🧠 LLaMA 3.2 1B (Finetuned via Distillation)

This model is a distilled version of meta-llama/Llama-3.2-3B-Instruct, finetuned to mimic its behavior using meta-llama/Llama-3.2-1B-Instruct as the student. The distillation was performed using a subset of WikiText-2 and prompt-based soft label supervision.

🧪 Training Method

We used logit matching (KL divergence loss) between teacher and student models.
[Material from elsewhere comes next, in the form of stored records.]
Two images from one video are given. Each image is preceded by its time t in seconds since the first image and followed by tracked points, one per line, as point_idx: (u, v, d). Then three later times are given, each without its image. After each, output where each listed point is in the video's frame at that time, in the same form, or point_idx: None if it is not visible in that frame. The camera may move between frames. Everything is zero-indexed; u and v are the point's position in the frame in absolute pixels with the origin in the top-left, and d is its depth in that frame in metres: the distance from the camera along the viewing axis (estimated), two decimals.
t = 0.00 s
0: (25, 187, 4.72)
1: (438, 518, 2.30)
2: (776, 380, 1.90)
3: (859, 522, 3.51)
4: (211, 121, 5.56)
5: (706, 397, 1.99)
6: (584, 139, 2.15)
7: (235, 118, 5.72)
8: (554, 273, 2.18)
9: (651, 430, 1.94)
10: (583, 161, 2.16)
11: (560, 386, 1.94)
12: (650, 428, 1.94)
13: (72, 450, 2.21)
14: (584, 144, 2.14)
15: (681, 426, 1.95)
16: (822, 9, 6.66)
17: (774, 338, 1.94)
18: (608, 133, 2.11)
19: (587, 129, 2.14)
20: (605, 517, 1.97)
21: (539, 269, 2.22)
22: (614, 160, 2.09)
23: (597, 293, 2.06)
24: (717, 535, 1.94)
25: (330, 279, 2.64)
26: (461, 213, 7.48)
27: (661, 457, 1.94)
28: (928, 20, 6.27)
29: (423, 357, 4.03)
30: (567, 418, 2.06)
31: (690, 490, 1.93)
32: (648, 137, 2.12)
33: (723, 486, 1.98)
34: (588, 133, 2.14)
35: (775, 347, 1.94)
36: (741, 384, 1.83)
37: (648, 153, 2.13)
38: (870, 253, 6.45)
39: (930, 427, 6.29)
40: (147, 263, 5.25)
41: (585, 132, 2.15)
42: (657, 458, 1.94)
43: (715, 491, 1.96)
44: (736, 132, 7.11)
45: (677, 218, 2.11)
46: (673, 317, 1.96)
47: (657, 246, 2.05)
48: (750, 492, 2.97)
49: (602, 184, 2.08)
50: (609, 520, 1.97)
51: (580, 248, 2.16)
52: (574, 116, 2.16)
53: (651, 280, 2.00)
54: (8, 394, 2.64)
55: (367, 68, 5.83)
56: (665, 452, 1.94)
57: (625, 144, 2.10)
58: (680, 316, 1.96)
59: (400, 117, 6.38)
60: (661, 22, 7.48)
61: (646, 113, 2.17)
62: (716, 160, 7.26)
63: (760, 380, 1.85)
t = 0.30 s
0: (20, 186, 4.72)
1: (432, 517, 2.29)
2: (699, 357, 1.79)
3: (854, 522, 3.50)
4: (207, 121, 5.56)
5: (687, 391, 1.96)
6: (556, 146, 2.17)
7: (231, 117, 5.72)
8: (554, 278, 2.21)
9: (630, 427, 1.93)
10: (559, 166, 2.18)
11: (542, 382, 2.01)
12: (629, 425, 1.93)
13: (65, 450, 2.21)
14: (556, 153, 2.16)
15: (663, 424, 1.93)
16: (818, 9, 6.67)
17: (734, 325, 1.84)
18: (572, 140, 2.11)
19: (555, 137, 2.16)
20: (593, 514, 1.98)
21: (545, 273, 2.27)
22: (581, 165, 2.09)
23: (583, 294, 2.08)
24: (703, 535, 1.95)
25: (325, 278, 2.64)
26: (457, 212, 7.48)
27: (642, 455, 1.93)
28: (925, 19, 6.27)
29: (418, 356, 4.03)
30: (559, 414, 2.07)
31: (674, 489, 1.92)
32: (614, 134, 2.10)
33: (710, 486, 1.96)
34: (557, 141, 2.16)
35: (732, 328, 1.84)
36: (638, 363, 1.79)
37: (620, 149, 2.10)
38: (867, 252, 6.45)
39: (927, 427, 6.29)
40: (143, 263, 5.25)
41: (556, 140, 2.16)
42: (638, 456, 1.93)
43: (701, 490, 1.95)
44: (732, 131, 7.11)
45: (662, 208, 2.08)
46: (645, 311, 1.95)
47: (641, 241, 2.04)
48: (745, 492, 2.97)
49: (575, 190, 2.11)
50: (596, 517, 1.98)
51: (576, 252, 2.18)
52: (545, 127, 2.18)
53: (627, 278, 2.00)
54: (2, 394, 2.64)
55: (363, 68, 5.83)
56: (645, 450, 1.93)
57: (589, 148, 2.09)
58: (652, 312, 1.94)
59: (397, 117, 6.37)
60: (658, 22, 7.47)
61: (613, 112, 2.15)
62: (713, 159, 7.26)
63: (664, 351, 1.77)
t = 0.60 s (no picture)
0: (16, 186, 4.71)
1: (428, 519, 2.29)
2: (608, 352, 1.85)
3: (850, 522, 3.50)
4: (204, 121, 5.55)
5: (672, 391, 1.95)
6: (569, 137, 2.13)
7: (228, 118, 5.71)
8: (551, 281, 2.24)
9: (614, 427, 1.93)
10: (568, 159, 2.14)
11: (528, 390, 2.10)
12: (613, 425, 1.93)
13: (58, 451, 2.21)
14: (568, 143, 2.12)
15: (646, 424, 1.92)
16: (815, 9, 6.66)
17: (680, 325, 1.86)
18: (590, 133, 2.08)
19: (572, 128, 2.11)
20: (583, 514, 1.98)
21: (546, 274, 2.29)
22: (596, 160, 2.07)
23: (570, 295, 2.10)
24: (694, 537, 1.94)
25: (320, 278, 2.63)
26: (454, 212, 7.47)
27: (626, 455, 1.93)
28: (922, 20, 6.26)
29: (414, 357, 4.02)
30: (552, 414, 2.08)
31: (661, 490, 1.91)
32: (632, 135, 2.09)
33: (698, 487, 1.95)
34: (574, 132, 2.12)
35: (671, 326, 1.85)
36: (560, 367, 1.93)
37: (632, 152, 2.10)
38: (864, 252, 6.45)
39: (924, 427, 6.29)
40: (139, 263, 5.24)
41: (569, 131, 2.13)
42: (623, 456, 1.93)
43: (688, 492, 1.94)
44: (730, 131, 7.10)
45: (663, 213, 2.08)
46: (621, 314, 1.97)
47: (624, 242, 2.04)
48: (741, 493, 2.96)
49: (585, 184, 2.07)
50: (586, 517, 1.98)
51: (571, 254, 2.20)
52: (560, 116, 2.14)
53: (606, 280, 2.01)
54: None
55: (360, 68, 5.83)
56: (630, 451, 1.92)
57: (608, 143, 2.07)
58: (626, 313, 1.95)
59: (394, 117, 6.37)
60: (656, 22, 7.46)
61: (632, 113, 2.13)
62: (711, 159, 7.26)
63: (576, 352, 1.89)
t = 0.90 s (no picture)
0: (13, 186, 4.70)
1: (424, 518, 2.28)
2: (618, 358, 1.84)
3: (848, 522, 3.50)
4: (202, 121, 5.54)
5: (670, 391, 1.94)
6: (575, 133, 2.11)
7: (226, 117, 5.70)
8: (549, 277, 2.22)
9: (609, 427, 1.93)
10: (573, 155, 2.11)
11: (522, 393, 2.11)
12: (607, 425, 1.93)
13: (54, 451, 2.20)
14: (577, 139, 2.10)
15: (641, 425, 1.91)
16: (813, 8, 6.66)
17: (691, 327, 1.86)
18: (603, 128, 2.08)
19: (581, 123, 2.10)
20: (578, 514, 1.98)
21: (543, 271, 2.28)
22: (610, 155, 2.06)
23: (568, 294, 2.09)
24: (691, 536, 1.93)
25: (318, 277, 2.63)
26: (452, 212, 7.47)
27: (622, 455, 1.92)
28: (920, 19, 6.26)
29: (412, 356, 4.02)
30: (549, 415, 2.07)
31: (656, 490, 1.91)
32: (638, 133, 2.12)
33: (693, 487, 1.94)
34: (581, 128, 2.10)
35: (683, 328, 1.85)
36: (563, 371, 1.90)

The prompt "How to learn a new language?" was used as a simple test example, and the full WikiText-2 corpus was used for training.

Key settings:

Teacher: LLaMA-3.2-3B-Instruct
Student: LLaMA-3.2-1B-Instruct
Optimizer: AdamW
Loss: KLDivLoss on logits
Batch size: 16
Max tokens: 256
Training steps: ~10k (can vary)

💾 Usage

from transformers import AutoModelForCausalLM, AutoTokenizer

model = AutoModelForCausalLM.from_pretrained("YiChuanH/llama1B-finetuned")
tokenizer = AutoTokenizer.from_pretrained("YiChuanH/llama1B-finetuned")
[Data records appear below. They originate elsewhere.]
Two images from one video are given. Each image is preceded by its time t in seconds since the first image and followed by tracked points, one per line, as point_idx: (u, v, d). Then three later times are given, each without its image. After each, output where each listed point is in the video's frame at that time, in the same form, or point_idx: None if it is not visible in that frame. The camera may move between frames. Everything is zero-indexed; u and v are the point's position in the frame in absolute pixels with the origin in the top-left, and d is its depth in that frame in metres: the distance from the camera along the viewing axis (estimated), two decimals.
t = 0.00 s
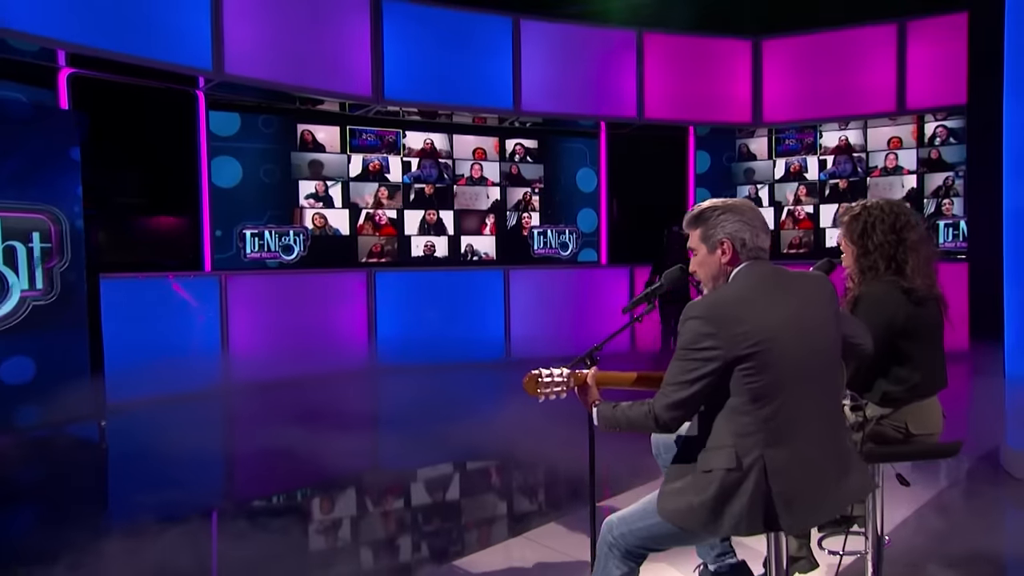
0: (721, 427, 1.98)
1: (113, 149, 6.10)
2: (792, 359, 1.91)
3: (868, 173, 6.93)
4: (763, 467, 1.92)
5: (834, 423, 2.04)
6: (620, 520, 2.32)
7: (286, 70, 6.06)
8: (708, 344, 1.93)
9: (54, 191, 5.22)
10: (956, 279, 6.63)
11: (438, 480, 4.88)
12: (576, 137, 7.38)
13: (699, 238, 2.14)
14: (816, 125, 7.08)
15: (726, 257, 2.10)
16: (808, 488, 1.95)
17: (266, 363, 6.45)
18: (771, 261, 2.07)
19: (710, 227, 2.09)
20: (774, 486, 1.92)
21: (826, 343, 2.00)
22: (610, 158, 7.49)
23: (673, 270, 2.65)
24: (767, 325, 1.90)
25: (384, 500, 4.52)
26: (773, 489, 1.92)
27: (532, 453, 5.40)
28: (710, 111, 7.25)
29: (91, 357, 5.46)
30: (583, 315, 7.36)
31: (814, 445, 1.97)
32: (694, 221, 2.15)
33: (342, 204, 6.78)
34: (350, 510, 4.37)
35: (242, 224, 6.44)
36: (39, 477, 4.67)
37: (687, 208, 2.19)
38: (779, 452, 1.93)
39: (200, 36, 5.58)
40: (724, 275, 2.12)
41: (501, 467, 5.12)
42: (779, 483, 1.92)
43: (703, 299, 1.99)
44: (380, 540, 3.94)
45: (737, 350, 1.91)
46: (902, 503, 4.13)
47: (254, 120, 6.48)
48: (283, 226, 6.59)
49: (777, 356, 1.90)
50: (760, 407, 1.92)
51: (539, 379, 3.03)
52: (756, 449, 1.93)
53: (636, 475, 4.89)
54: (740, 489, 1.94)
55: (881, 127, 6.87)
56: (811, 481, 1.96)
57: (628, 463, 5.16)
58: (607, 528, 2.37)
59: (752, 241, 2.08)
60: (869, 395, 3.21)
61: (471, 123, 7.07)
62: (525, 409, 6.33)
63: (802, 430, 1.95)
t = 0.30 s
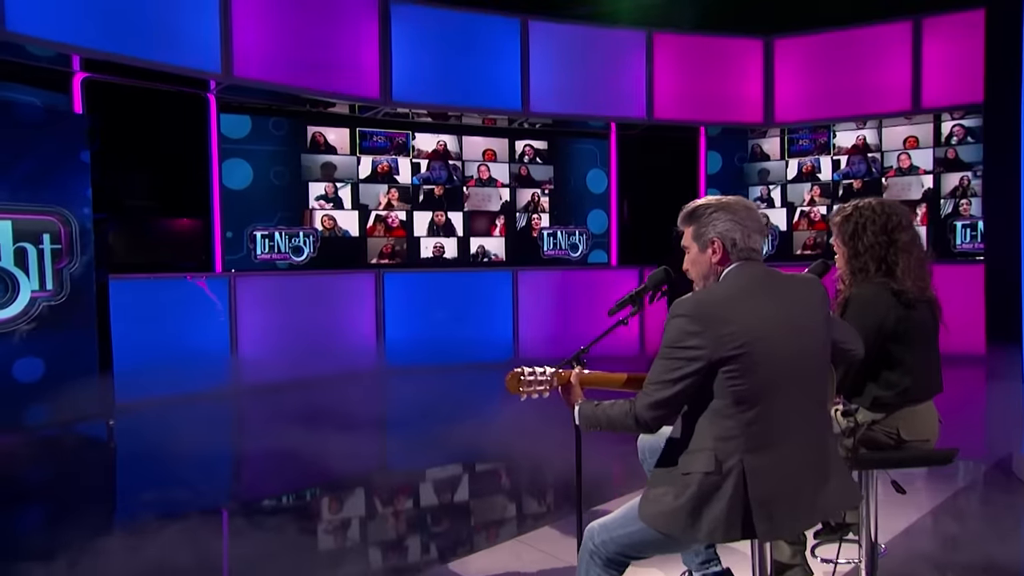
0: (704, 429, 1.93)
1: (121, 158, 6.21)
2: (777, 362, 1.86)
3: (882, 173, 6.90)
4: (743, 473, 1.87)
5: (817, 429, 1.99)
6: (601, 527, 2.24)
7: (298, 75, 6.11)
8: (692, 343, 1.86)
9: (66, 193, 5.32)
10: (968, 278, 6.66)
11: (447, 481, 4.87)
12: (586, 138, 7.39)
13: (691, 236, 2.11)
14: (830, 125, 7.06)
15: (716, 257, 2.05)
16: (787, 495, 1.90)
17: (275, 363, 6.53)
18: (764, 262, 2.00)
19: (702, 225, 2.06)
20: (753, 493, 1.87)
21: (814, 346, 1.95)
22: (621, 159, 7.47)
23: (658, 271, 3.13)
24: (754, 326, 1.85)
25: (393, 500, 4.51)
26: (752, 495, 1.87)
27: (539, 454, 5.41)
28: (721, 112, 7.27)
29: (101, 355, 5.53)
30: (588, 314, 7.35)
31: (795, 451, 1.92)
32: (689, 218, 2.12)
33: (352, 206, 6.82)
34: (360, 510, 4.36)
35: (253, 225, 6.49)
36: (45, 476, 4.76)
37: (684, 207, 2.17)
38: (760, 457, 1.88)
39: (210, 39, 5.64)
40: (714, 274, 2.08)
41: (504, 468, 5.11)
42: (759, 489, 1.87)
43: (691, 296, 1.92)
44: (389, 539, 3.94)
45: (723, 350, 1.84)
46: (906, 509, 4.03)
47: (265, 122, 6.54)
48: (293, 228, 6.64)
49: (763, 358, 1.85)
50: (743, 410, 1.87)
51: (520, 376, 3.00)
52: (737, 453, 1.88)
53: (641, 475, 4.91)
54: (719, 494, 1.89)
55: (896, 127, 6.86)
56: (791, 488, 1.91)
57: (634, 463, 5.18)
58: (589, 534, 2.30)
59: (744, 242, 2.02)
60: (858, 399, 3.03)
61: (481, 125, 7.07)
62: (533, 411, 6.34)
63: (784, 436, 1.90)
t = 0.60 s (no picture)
0: (683, 429, 1.89)
1: (134, 156, 6.34)
2: (759, 362, 1.81)
3: (899, 173, 6.91)
4: (720, 475, 1.83)
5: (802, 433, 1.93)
6: (580, 528, 2.17)
7: (307, 74, 6.15)
8: (673, 339, 1.82)
9: (74, 192, 5.41)
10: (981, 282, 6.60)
11: (455, 481, 4.86)
12: (598, 139, 7.45)
13: (686, 227, 2.04)
14: (845, 125, 7.07)
15: (702, 252, 1.98)
16: (766, 499, 1.85)
17: (284, 361, 6.60)
18: (752, 265, 1.93)
19: (695, 217, 1.99)
20: (729, 495, 1.83)
21: (801, 348, 1.89)
22: (631, 160, 7.48)
23: (647, 269, 3.09)
24: (735, 326, 1.80)
25: (402, 499, 4.51)
26: (729, 498, 1.83)
27: (545, 454, 5.41)
28: (734, 112, 7.21)
29: (110, 349, 5.64)
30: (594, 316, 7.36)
31: (777, 455, 1.87)
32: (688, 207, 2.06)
33: (362, 206, 6.85)
34: (367, 510, 4.35)
35: (264, 224, 6.55)
36: (54, 469, 4.86)
37: (685, 194, 2.10)
38: (738, 459, 1.83)
39: (218, 41, 5.67)
40: (700, 269, 2.02)
41: (509, 470, 5.07)
42: (735, 492, 1.83)
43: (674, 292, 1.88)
44: (397, 539, 3.94)
45: (702, 349, 1.80)
46: (913, 514, 3.92)
47: (277, 122, 6.59)
48: (303, 227, 6.69)
49: (743, 359, 1.80)
50: (722, 411, 1.82)
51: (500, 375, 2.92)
52: (714, 455, 1.84)
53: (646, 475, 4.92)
54: (694, 494, 1.85)
55: (913, 127, 6.85)
56: (770, 494, 1.86)
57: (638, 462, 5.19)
58: (568, 535, 2.22)
59: (733, 244, 1.94)
60: (850, 403, 2.89)
61: (491, 125, 7.05)
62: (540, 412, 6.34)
63: (766, 438, 1.85)
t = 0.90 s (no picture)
0: (663, 432, 1.83)
1: (154, 154, 6.16)
2: (738, 360, 1.75)
3: (922, 175, 6.90)
4: (700, 477, 1.76)
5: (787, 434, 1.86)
6: (562, 528, 2.12)
7: (321, 73, 6.18)
8: (650, 339, 1.76)
9: (90, 189, 5.48)
10: (1006, 287, 6.58)
11: (466, 478, 4.86)
12: (614, 139, 7.39)
13: (674, 224, 2.00)
14: (866, 126, 7.06)
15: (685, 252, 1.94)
16: (748, 501, 1.78)
17: (299, 358, 6.68)
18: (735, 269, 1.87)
19: (683, 217, 1.94)
20: (709, 497, 1.76)
21: (783, 347, 1.83)
22: (648, 160, 7.45)
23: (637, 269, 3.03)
24: (714, 323, 1.74)
25: (413, 498, 4.49)
26: (710, 501, 1.76)
27: (556, 452, 5.42)
28: (755, 111, 7.27)
29: (125, 342, 5.73)
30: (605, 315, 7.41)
31: (760, 456, 1.79)
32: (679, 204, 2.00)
33: (376, 204, 6.87)
34: (379, 508, 4.34)
35: (278, 222, 6.59)
36: (68, 461, 4.94)
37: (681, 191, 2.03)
38: (718, 462, 1.76)
39: (233, 40, 5.72)
40: (682, 268, 1.98)
41: (520, 470, 5.03)
42: (716, 494, 1.76)
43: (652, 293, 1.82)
44: (408, 537, 3.91)
45: (680, 349, 1.74)
46: (927, 523, 3.78)
47: (292, 121, 6.64)
48: (318, 225, 6.73)
49: (722, 358, 1.74)
50: (702, 412, 1.76)
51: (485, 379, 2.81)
52: (694, 456, 1.77)
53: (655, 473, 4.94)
54: (674, 498, 1.78)
55: (937, 127, 6.83)
56: (753, 496, 1.78)
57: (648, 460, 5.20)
58: (551, 534, 2.17)
59: (716, 247, 1.88)
60: (848, 409, 2.69)
61: (507, 124, 7.10)
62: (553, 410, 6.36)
63: (747, 439, 1.78)
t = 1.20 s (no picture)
0: (649, 435, 1.74)
1: (182, 155, 6.22)
2: (724, 361, 1.65)
3: (955, 173, 6.70)
4: (685, 482, 1.67)
5: (779, 436, 1.76)
6: (552, 533, 2.07)
7: (345, 73, 6.23)
8: (634, 342, 1.67)
9: (114, 186, 5.57)
10: None
11: (483, 476, 4.85)
12: (636, 137, 7.43)
13: (652, 229, 1.89)
14: (895, 123, 6.91)
15: (666, 257, 1.84)
16: (736, 506, 1.68)
17: (319, 354, 6.78)
18: (719, 267, 1.77)
19: (660, 221, 1.83)
20: (696, 503, 1.67)
21: (774, 346, 1.72)
22: (669, 157, 7.46)
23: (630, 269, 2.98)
24: (698, 323, 1.64)
25: (430, 495, 4.47)
26: (696, 506, 1.67)
27: (572, 452, 5.40)
28: (779, 109, 7.22)
29: (144, 335, 5.86)
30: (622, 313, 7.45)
31: (748, 459, 1.69)
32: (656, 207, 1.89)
33: (395, 202, 6.90)
34: (397, 504, 4.33)
35: (299, 220, 6.65)
36: (91, 452, 5.04)
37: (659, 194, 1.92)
38: (704, 465, 1.67)
39: (254, 40, 5.78)
40: (666, 272, 1.88)
41: (533, 469, 4.98)
42: (702, 499, 1.66)
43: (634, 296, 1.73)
44: (424, 535, 3.88)
45: (663, 350, 1.64)
46: (954, 530, 3.64)
47: (314, 119, 6.69)
48: (338, 222, 6.77)
49: (707, 358, 1.64)
50: (686, 415, 1.66)
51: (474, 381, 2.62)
52: (679, 460, 1.67)
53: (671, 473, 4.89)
54: (659, 503, 1.69)
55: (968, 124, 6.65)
56: (741, 500, 1.69)
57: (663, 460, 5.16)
58: (541, 539, 2.13)
59: (695, 249, 1.78)
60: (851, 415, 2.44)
61: (526, 123, 7.15)
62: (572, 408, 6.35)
63: (736, 442, 1.68)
prompt = "How to learn a new language?"
inputs = tokenizer(prompt, return_tensors="pt").to(model.device)
output = model.generate(**inputs, max_new_tokens=256)
print(tokenizer.decode(output[0], skip_special_tokens=True))

📊 Evaluation

This model aims to preserve the output style and quality of the 3B teacher model with significantly fewer parameters (1B). Qualitatively, responses are more informative and instructive than the original base 1B model.

📚 Dataset

WikiText-2 (raw) – cleaned and filtered for passages > 30 tokens

📌 Limitations

No RLHF or instruction fine-tuning beyond logit distillation
Not suitable for safety-critical applications
Quality may vary across tasks not seen during distillation

📄 License

This model is released under the same license as the base LLaMA-3.2 models (likely Meta’s LLAMA license), with distillation code and weights under MIT.